En effet, les travaux, prévus pour durer deux jours, se déroulent à huis clos au Palais des congrès de Lomé, en présence des cinq anciens chefs d’État africains, désignés co-facilitateurs dans le conflit dans l’Est de la RDC par les chefs d’État de la Communauté de développement de l’Afrique australe (SADC) et la Communauté d’Afrique de l’Est (EAC).
Malgré les nombreuses tractations, la situation dans l’est de la RDC est toujours préoccupante. Après s’être emparé début 2025 de Goma et Bukavu, les deux grandes villes de l’Est congolais, le M23 a lancé en décembre une nouvelle offensive dans la province congolaise du Sud-Kivu et pris le contrôle le mercredi 10 décembre de la ville d’Uvira.

Selon, Mahamoud Ali Youssouf, le président de la commission de l’UA, il faut maintenant « agir », la structure de la médiation africaine étant complète. « Les combats à l’Est de la RDC n’ont pas baissé d’intensité. Après Goma et Bukavu, c’est Uvira qui a connu les affres des tueries et des pillages. Des milliers de personnes ont été tuées et des centaines de milliers de déplacés. Le problème reste donc entier », a précisé Mahamoud Ali Youssouf. Ainsi, selon lui, cette réunion de Lomé vise à accentuer les efforts de de l’Union Africaine en vue de parvenir à mettre fin aux austilités à l’est de la RDC. « Nous nous retrouvons à Lomé, afin d’intensifier les efforts de l’UA pour un arrêt des combats d’abord et avant tout à l’Est de la RDC », a-t-il souligné avant d’ajouter « Nous estimons que l’initiative africaine doit maintenant prendre le relais et donner du sens et de la crédibilité à la notion de solution africaine aux problèmes africains », a dit M. Youssouf.

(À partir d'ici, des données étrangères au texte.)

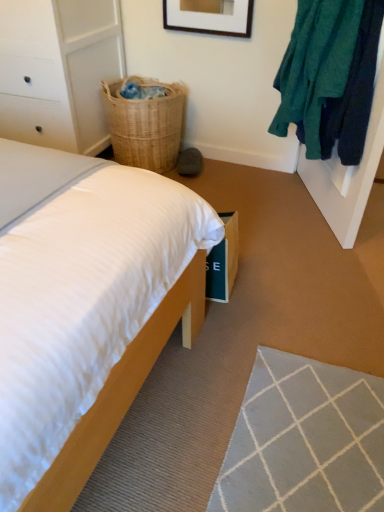
Where is `free spot above wooden bed at lower left (from a real-world perspective)`? free spot above wooden bed at lower left (from a real-world perspective) is located at coordinates (274, 311).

Il convient de souligner que, les travaux qui prennent fin samedi 17 janvier, auront à valider la feuille de route de la médiation de l’UA placée sous l’égide du président du Conseil du Togo, pour les 12 prochains mois, a mentionné le chef de la diplomatie togolaise, Professeur Robert Dussey. Ce qui permettra de « coordonner davantage les actions, pour les rendre plus cohérentes », a précisé M. Dussey.